Table 4 H-B model parameters and significance values \({R}^{2}\) based on flow curve measurements at atmospheric pressure for samples with and without barite particles at 20 °C and 90 °C

We also noticed that the yield stress, \({\tau }_{yOSC}\), values which are estimated from oscillatory rheometry are higher than those extrapolated from the flow curves. While the flow curve method predicts an increase in yield stress with increasing temperature, a decrease in yield stress with increasing temperature is predicted from the oscillatory rheometry method.

3.4 Temperature and pressure dependency on barite sag

Barite sag was measured using the setup and procedure described in Sect. 2.5. To ensure consistency of the measurements, we repeated the first test which was conducted at 150 °C and 100 bar and compared their results. Each test took 24 h to measure the initial and final densities. The difference in sag density between the two tests was marginal with an estimate of 4.9%.

The effects of temperature and pressure on barite sag were evaluated from the density measurements. Figure 9 presents the initial density measurements for the homogenized fluid sample and the final density measurements after a static condition for 24 h at a constant pressure condition of 100 bar. The density change, also known as sag density, is the difference between the initial and final density readings. It is observed that as the system temperature increases, the density of the fluid sample decreases with a significant drop at 200 °C, particularly for the final density measurements. This drop in initial density is as a result of thermal expansion of the fluid. It is worth noting that the sag density increased remarkably more than 20 times as the temperature increased from 50 to 200 °C. The influence of temperature on sag is further shown in Fig. 10 in terms of static sag factor as defined in Eq. (1). It is evident that for the system temperature of 200 °C the sag factor exceeded the threshold value of 0.53, above which barite particles sediment in the fluid sample, thereby creating a density gradient in the fluid column. During drilling operation, a density gradient in the wellbore could result in gas kick at the low-density column, and in the case of oil-based drilling fluid, the gas kick would initially be dissolved in the fluid system until equilibrium saturation is reached. This can lead to well control issues if it is not detected early. Furthermore, the results in Fig. 10 show that the fluid sample will promote very little to no barite sag at system temperatures of 50 °C and 150 °C.

Fig. 9

Temperature dependence on initial and final fluid density at constant pressure of 100 bar

Fig. 10

Temperature dependence on barite sag factor at constant pressure of 100 bar

As shown in Fig. 11, both initial and final densities of the fluid sample increased as a result of increasing pressure at a constant temperature of 150 °C. It should be noted that we can explain the density increase with increasing pressure only in part by the fluid compressibility.
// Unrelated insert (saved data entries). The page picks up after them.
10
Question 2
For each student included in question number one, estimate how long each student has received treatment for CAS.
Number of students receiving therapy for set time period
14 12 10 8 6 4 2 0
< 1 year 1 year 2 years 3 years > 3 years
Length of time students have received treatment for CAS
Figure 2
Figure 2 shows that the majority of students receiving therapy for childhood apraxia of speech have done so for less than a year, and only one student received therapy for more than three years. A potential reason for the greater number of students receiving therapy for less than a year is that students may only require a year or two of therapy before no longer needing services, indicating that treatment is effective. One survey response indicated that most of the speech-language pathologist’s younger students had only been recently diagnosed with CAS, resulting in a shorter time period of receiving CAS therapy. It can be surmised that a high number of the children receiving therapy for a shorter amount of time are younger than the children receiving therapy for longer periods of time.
The remaining part is not explained. However, we believe this is caused by some systemic effect which would affect both initial and final density measurements and thus not the density change. However, this remains to be verified. The density change or sag density, however, decreased at high pressure condition. This indicates that less particles tend to sediment in the fluid system at high pressures, hence the fluid sample is less prone to barite sag at high pressures. Figure 11 also reveals that the sag density recorded at 800 bar is 5 times less than that measured at 100 bar. The sag factor presented as a function of pressure at 150 °C is shown in Fig. 12. It is observed that the calculated sag factor values at all measured pressure conditions at 150 °C were below the threshold value of 0.53, indicating a favorable condition to avoid sag.

Fig. 11

Pressure dependence on initial and final fluid density at constant temperature of 150 °C

Fig. 12

Pressure dependence on barite sag factor at constant temperature of 150 °C

4 Discussion

Although drilling fluid properties play a key role to minimizing sag, the failure to use proper drilling practices can easily override certain drilling fluid contributions. It should be noted that even drilling fluids with ideal properties cannot fully suspend barite under all conditions.
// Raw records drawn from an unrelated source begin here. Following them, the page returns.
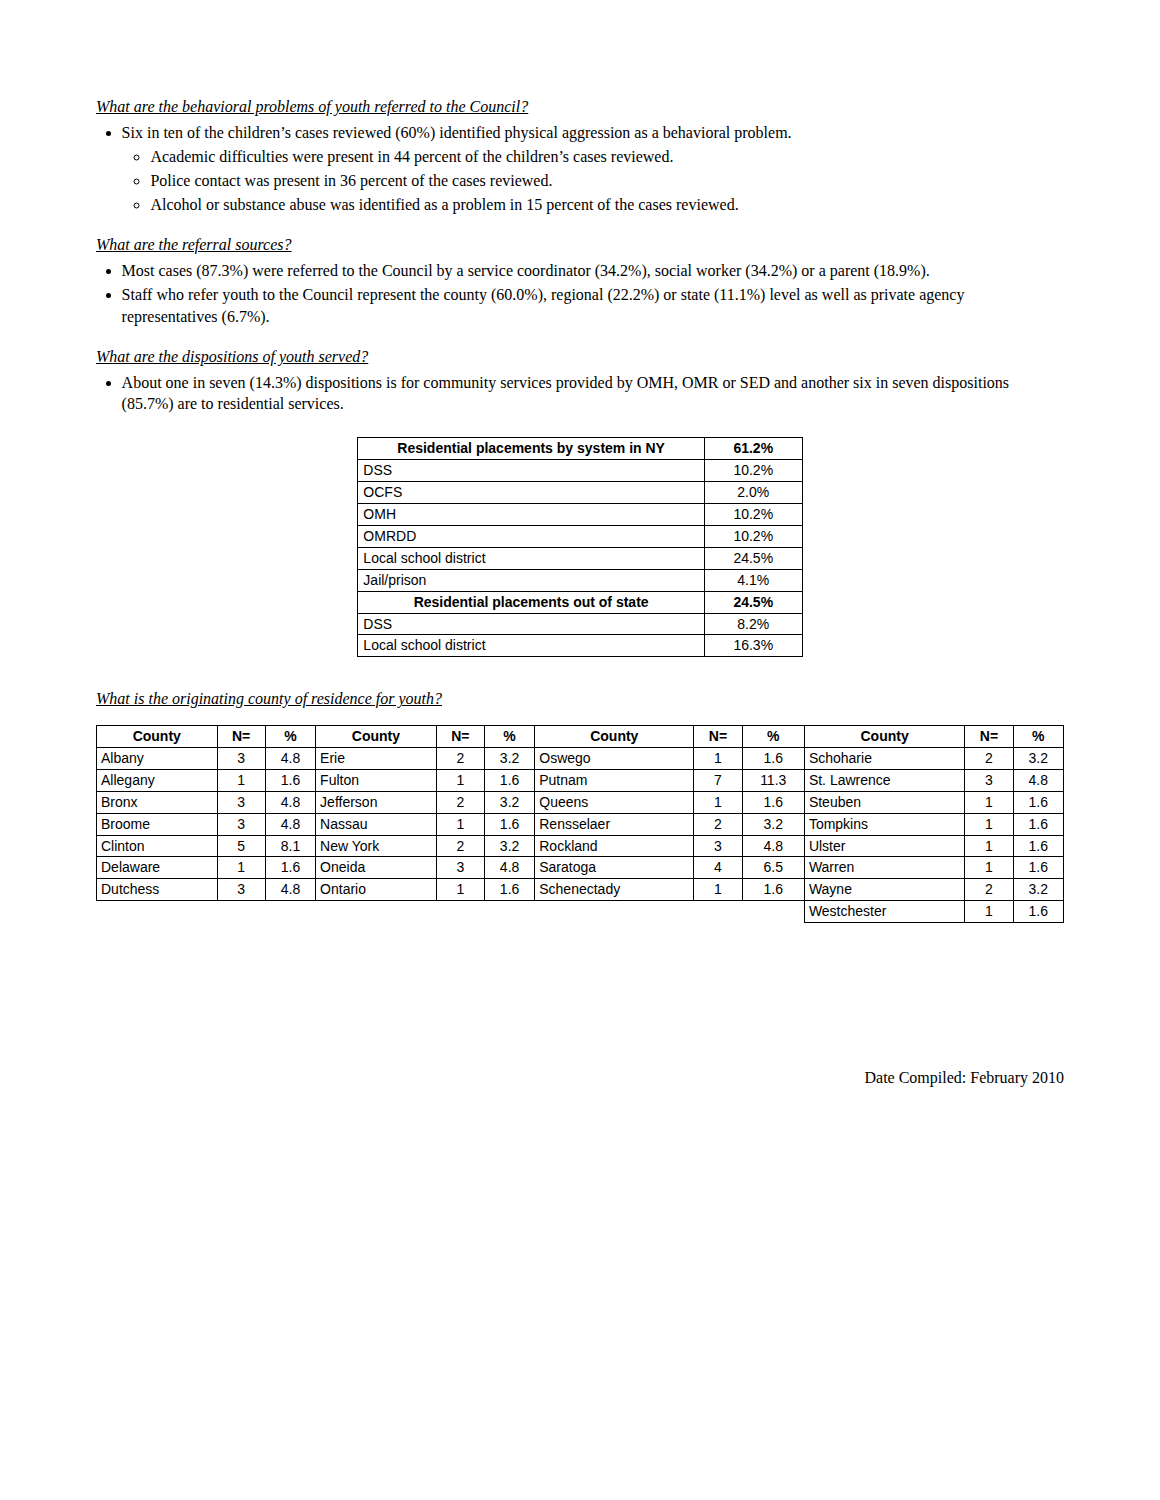What are the behavioral problems of youth referred to the Council?
Six in ten of the children’s cases reviewed (60%) identified physical aggression as a behavioral problem.
Academic difficulties were present in 44 percent of the children’s cases reviewed.
Police contact was present in 36 percent of the cases reviewed.
Alcohol or substance abuse was identified as a problem in 15 percent of the cases reviewed.
What are the referral sources?
Most cases (87.3%) were referred to the Council by a service coordinator (34.2%), social worker (34.2%) or a parent (18.9%).
Staff who refer youth to the Council represent the county (60.0%), regional (22.2%) or state (11.1%) level as well as private agency representatives (6.7%).
What are the dispositions of youth served?
About one in seven (14.3%) dispositions is for community services provided by OMH, OMR or SED and another six in seven dispositions (85.7%) are to residential services.
| Residential placements by system in NY | 61.2% |
| --- | --- |
| DSS | 10.2% |
| OCFS | 2.0% |
| OMH | 10.2% |
| OMRDD | 10.2% |
| Local school district | 24.5% |
| Jail/prison | 4.1% |
| Residential placements out of state | 24.5% |
| DSS | 8.2% |
| Local school district | 16.3% |
What is the originating county of residence for youth?
| County | N= | % | County | N= | % | County | N= | % | County | N= | % |
| --- | --- | --- | --- | --- | --- | --- | --- | --- | --- | --- | --- |
| Albany | 3 | 4.8 | Erie | 2 | 3.2 | Oswego | 1 | 1.6 | Schoharie | 2 | 3.2 |
| Allegany | 1 | 1.6 | Fulton | 1 | 1.6 | Putnam | 7 | 11.3 | St. Lawrence | 3 | 4.8 |
| Bronx | 3 | 4.8 | Jefferson | 2 | 3.2 | Queens | 1 | 1.6 | Steuben | 1 | 1.6 |
| Broome | 3 | 4.8 | Nassau | 1 | 1.6 | Rensselaer | 2 | 3.2 | Tompkins | 1 | 1.6 |
| Clinton | 5 | 8.1 | New York | 2 | 3.2 | Rockland | 3 | 4.8 | Ulster | 1 | 1.6 |
| Delaware | 1 | 1.6 | Oneida | 3 | 4.8 | Saratoga | 4 | 6.5 | Warren | 1 | 1.6 |
| Dutchess | 3 | 4.8 | Ontario | 1 | 1.6 | Schenectady | 1 | 1.6 | Wayne | 2 | 3.2 |
| | | | | | | | | | Westchester | 1 | 1.6 |
Date Compiled: February 2010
The results obtained from this study indicate that key drilling fluid adjustments include increasing the low shear rate viscosity and improving suspension properties using rheology modifiers. We can infer that the increase in pressure and temperature could cause the elastic stiffness of the fluid to increase dramatically within the LVE range. This would create a rigid microstructure within the fluid sample which is vulnerable to break, and thus promote sag. While the rheological characterization cannot explain directly the observed increased resistance to barite sag at high pressures, we noted an increase in shear stress and thus viscosity from the flow curves at 100 bar relative to atmospheric conditions. It is reasonable to assume that this trend also extends to low shear rates and to yield stress. However, direct determination of yield stress at high pressure and high temperature (HPHT) conditions is challenging and this assumption remains to be verified.
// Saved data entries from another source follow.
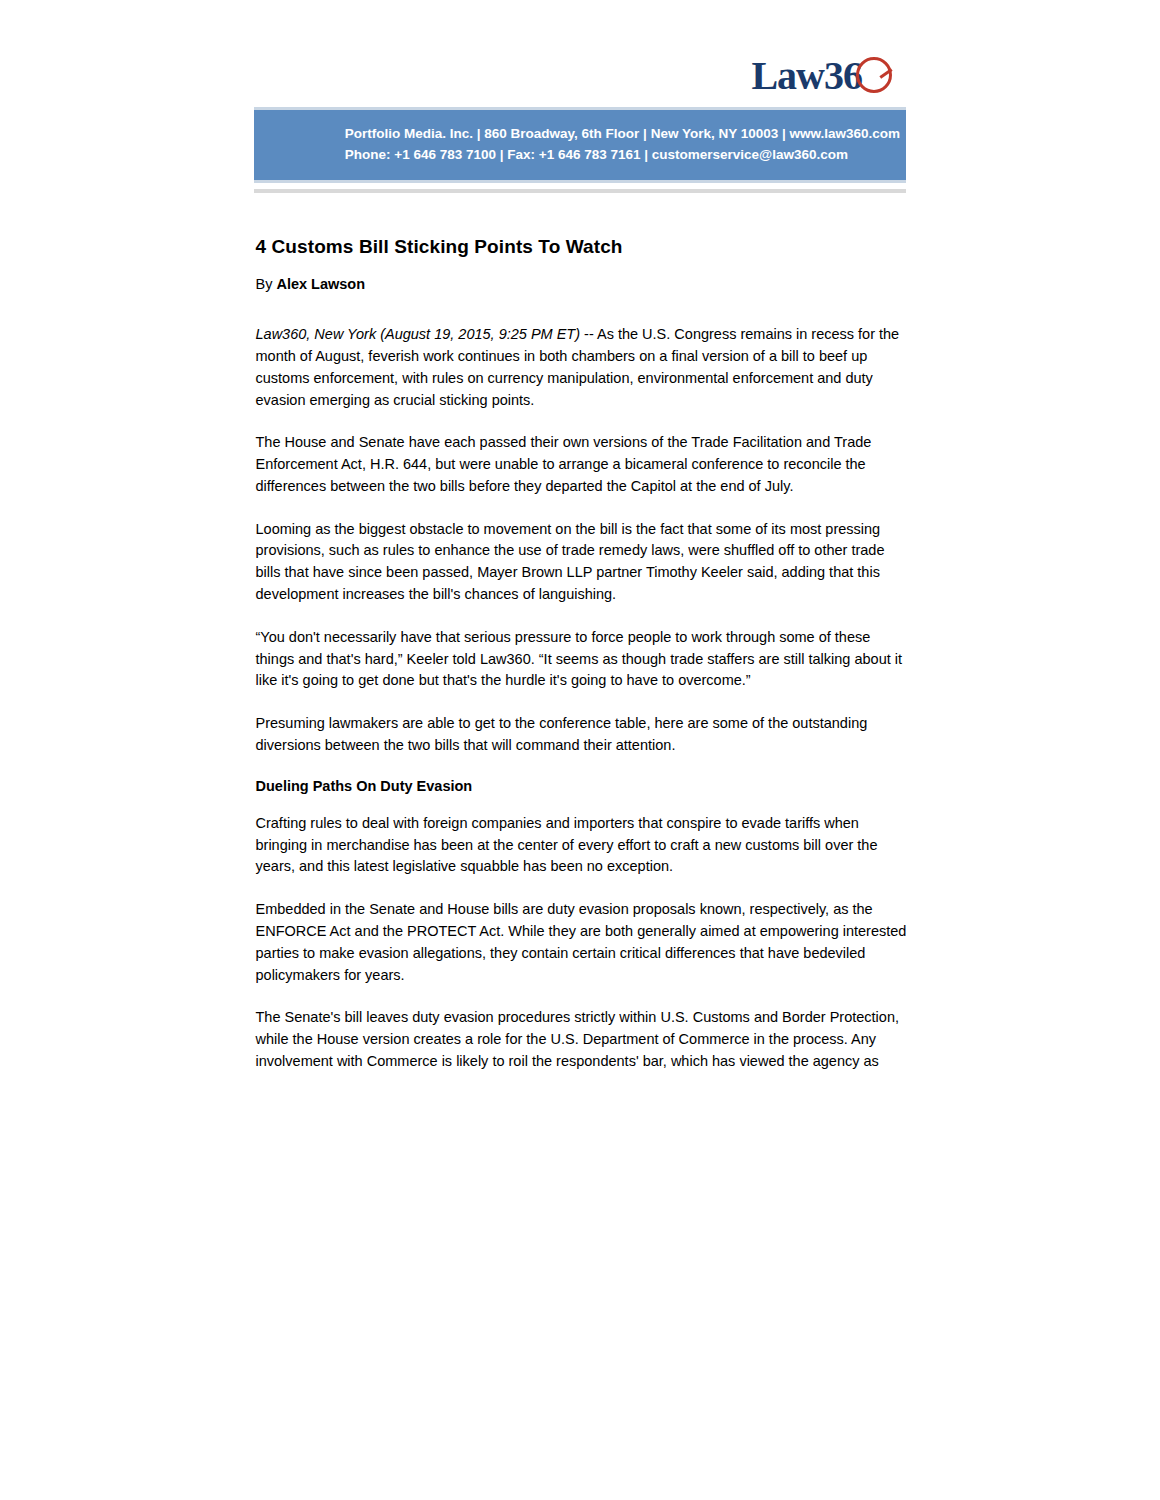Law36
Portfolio Media. Inc. | 860 Broadway, 6th Floor | New York, NY 10003 | www.law360.com
Phone: +1 646 783 7100 | Fax: +1 646 783 7161 | customerservice@law360.com
4 Customs Bill Sticking Points To Watch
By Alex Lawson
Law360, New York (August 19, 2015, 9:25 PM ET) -- As the U.S. Congress remains in recess for the month of August, feverish work continues in both chambers on a final version of a bill to beef up customs enforcement, with rules on currency manipulation, environmental enforcement and duty evasion emerging as crucial sticking points.
The House and Senate have each passed their own versions of the Trade Facilitation and Trade Enforcement Act, H.R. 644, but were unable to arrange a bicameral conference to reconcile the differences between the two bills before they departed the Capitol at the end of July.
Looming as the biggest obstacle to movement on the bill is the fact that some of its most pressing provisions, such as rules to enhance the use of trade remedy laws, were shuffled off to other trade bills that have since been passed, Mayer Brown LLP partner Timothy Keeler said, adding that this development increases the bill's chances of languishing.
“You don't necessarily have that serious pressure to force people to work through some of these things and that's hard,” Keeler told Law360. “It seems as though trade staffers are still talking about it like it's going to get done but that's the hurdle it's going to have to overcome.”
Presuming lawmakers are able to get to the conference table, here are some of the outstanding diversions between the two bills that will command their attention.
Dueling Paths On Duty Evasion
Crafting rules to deal with foreign companies and importers that conspire to evade tariffs when bringing in merchandise has been at the center of every effort to craft a new customs bill over the years, and this latest legislative squabble has been no exception.
Embedded in the Senate and House bills are duty evasion proposals known, respectively, as the ENFORCE Act and the PROTECT Act. While they are both generally aimed at empowering interested parties to make evasion allegations, they contain certain critical differences that have bedeviled policymakers for years.
The Senate's bill leaves duty evasion procedures strictly within U.S. Customs and Border Protection, while the House version creates a role for the U.S. Department of Commerce in the process. Any involvement with Commerce is likely to roil the respondents' bar, which has viewed the agency as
Time dependence of the elastic modulus, \({G}^{^{\prime}}\), at 1 bar changed dramatically from 25 to 90 °C, where a strong gel buildup was seen at the higher temperature. The high temperature condition could thus increase the gel strength of the fluid sample which is necessary for static suspension, however, high pumping rate is required to restart flow circulation. On the other hand, high temperature could have negative impact on the dynamic yield stress of the drilling fluid sample which could result in a low particle suspension within the fluid sample. Excessive thinning and flocculation of the drilling fluid, which create free water and reduce low shear rate viscosities, should be avoided. Furthermore, incorrect barite wetting in nonaqueous drilling fluids would promote hard setting, and thus, intensify sag potential. To mitigate barite sag particularly in critical sections of the wellbore, between 40° and 60° hole angle, it is important to increase the annular velocity to provide energy to minimize bed deposition and also remove existing beds. Drill pipe rotation and reciprocation are also necessary to enhance the benefits of high annular velocity.

We also found that temperature has less effect on the viscosity of the fluid sample with barite particles compared to the fluid sample without barite. This can be explained that without barite particles all the fluid parts are influenced by temperature and pressure. When barite is added, only the particle sizes affected by Brownian motion (less than around 5 micron) will be influenced by temperature effect. For the larger particle sizes, being the majority of barite particles in the fluid, the particles are expected to contribute more or less equally to the viscosity.

5 Conclusion

We have evaluated the effects of HPHT conditions on the rheological properties and barite sag potential in oil-based drilling fluid. The barite sag in a static condition was characterized using a new HPHT test cell whereas the rheological properties were measured using a rotational rheometer under atmospheric and downhole conditions.

The following conclusions can be stated from the obtained results.

1. 1.

   The viscosity of the fluid sample decreased with increasing temperature at high shear rates, while an increase in viscosity was observed with increasing temperature in the low shear region.

2. 2.

   The temperature effect on viscosity dominates at high shear rates compared to pressure effect.

3. 3.

   The yield stress values predicted from oscillatory rheometry are generally higher than the yield stress values extrapolated from the flow curves.

4. 4.

   Rheological characterization indicates a complex dependence of particle suspension and thus of barite sag on temperature, as flow curve measurements indicate increasing yield stress with temperature, while oscillatory rheometry measurements indicate decreasing yield stress with increasing temperature.

5. 5.

   The sag density at 100 bar increased more than 20 times as temperature increased from 50 to 200 °C, indicating a significant rise in barite sag.

6. 6.

   Increasing pressure from 100 to 800 bar at 150 °C resulted in more than 5 times reduction in the sag density, thus minimizing barite sag.